Happy Fourth, everyone. We’re having a party tonight, and I’m putting on a gigantic fireworks display in the Romanelli West neighborhood, so if you’re in the neighborhood and hear sirens, you’ll know what’s going on. I’m sure even the KCMO cops won’t be able to ignore the blockbuster demonstration I have planned.
…But anyway, I’ve got other things on my mind, too.
Like, how about that Steve Vockrodt story on The Star’s front page today? It was a nearly 70-inch takeout on Kansas City Councilman Quinton Lucas’ valiant attempt to get his council colleagues to pass an ordinance that would significantly limit tax abatement. Overly generous tax abatements for developers has become, after many years of tolerance, a matter of keen public interest.

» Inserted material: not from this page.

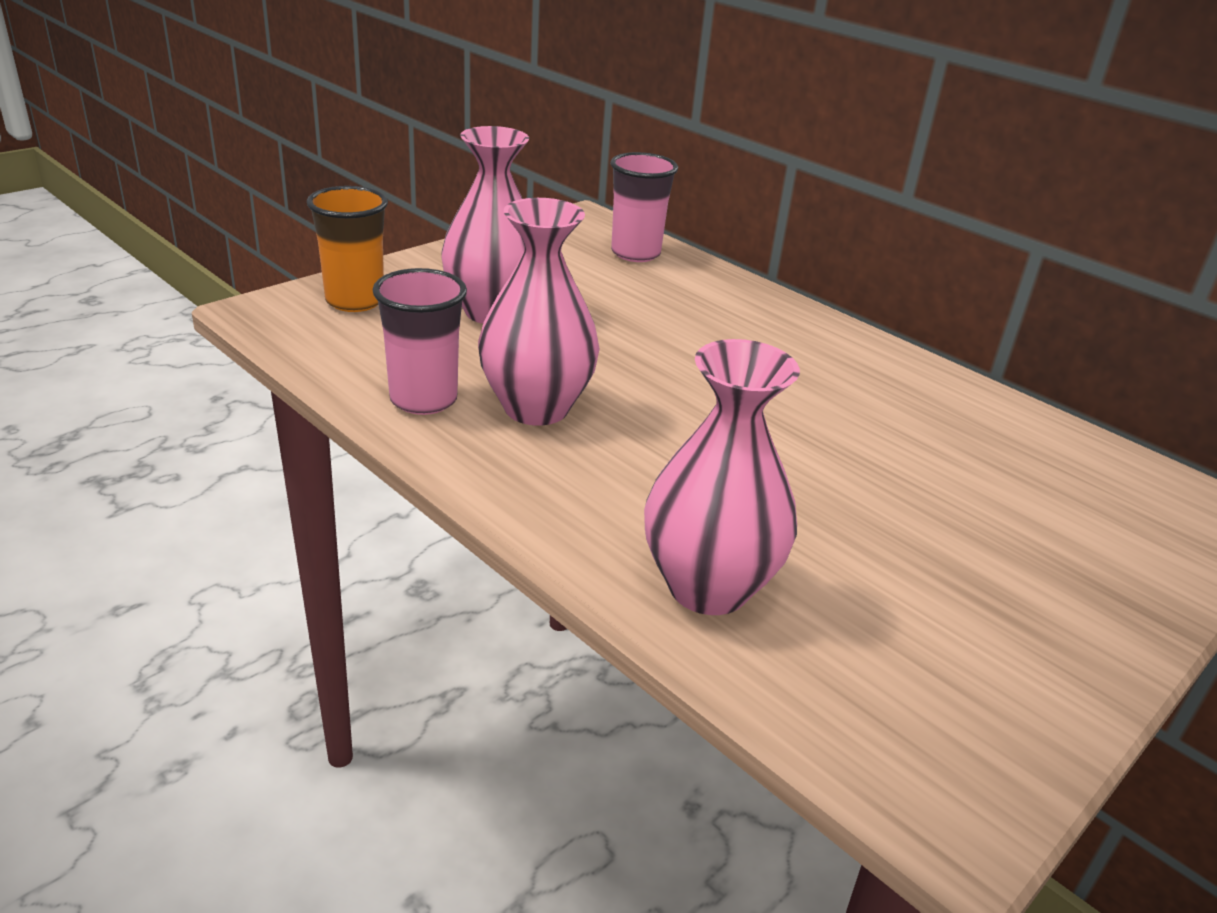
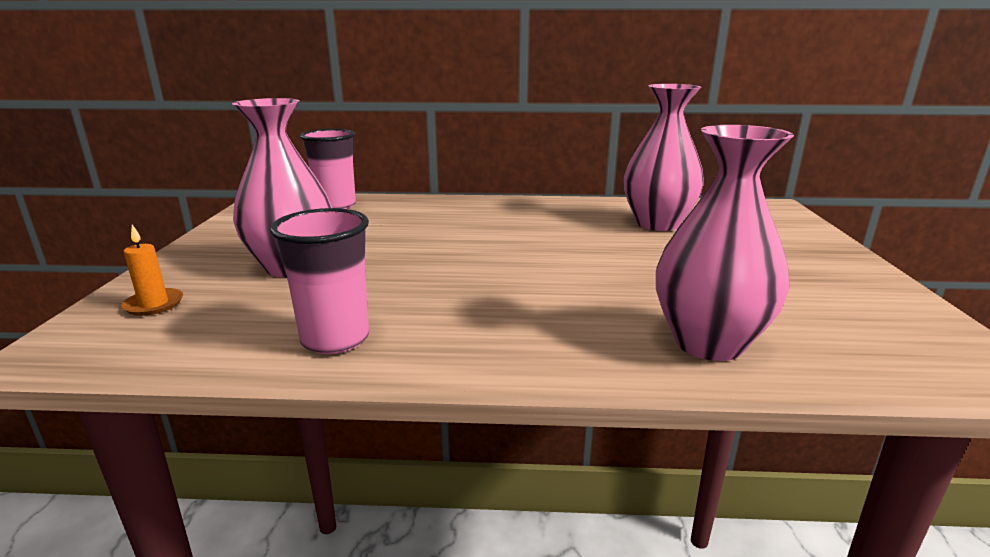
camera: 40 degrees left, 10 degrees down
orange cup [307,186,388,312] -> orange candle [121,225,183,316]
pink vase [478,198,600,426] -> pink vase moved to [624,84,704,231]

But public interest will fade, of course, unless relevant aspects of a situation are highlighted in the press.
And that’s where Vockrodt, who just joined The Star’s staff June 1 after several years at The Pitch, provided a big public service today: He put a bright light on Lucas’ effort to rein in a tax-abatement scheme that has gone on way too long.
Just as surely as a majority of Kansas Citians don’t want a new single-terminal airport, a majority is strong opposed to the current tax-abatement system, which developers, lawyers, architects, engineers and others have utilized to line their pockets for many years and build projects in areas that should not qualify for public supplements. The system came to a head earlier this year when opposition erupted over the Helzberg plan to refurbish a warehouse in the booming Crossroads Arts District and convert it into headquarters for the BNIM architecture firm.
Promoters dropped the project after several people, including my friend Clinton Adams of Freedom Inc., organized and pursued an initiative petition to deny tax increment financing for the project.
In the wake of that, the development “community” assumed a lower profile, hoping public attention would fade and time would reinstate the lucrative status quo. In May, however, Lucas, whose 3rd District is starved for redevelopment projects, introduced an ordinance that, in general, would reduce the amount of tax abatement or tax redirection” by 25 percent.
Vockrodt clearly explained it like this…
For example, a standard inducement offered by the Planned Industrial Expansion Authority abates as much as 100 percent of property tax increases on development projects for the first 10 years after approval, and then by 50 percent for the following 15 years. Under Lucas’ bill, the expansion authority could abate 75 percent of those taxes for 10 years, then 37.5 percent for 15 years.
It would affect tax increment financing, another popular incentive program. Under normal circumstances, TIF captures 100 percent of increases in property taxes generated by a development project, along with 50 percent of economic activity taxes (earnings, sales and utility taxes) and makes them available to reimburse developers. Under Lucas’ ordinance, property tax redirections would be limited to 75 percent, and economic activity tax redirection would fall to 37.5 percent.
Reading along on this story, I thought Lucas might be a lone tree trimmer out on a long limb, but, no, his ordinance has six co-sponsors: Teresa Loar, Katheryn Shields, Jermaine Reed, Alissia Cannady, Heather Hall and Lee Barnes. Seven votes is all it takes to pass an ordinance, but it’s not as easy at is sounds, especially when you’re taking on powerful vested interests who exercise their power partly through the political lifeline of campaign contributions.
A key councilman who is delaying action on Lucas’ ordinance is Scott Taylor, chairman of the Planning, Zoning & Economic Development Committee. It is through that committee that Lucas’ ordinance must travel to get before the full council. But Taylor has refused to schedule a committee hearing on the ordinance, saying, “We definitely don’t want to implement something that would shut down the economy, as we’re creating a lot of new activity, jobs and new investment in Kansas City…”
Let’s hope Lucas and his co-sponsors are able to keep up the pressure and get this ordinance passed — and that Mayor Sly James doesn’t veto it. It’s a good start at reining in an inequitable system that has endured too long.
My only qualm about the tax-abatement story is the headline in the print edition. It says, “Fight to lessen tax cuts is long, lonely”
I read that headline several times, and it sounded like a battle was afoot to keep taxes high. It’s confusing and should not have run that way. The headline in the online version was much more precise: “Will KC get a law to rein in development incentives? Once councilman is trying”
I understand that the person who wrote the headline for the print edition was limited to one column, and that is certainly challenging…Nevertheless, it could have been much clearer.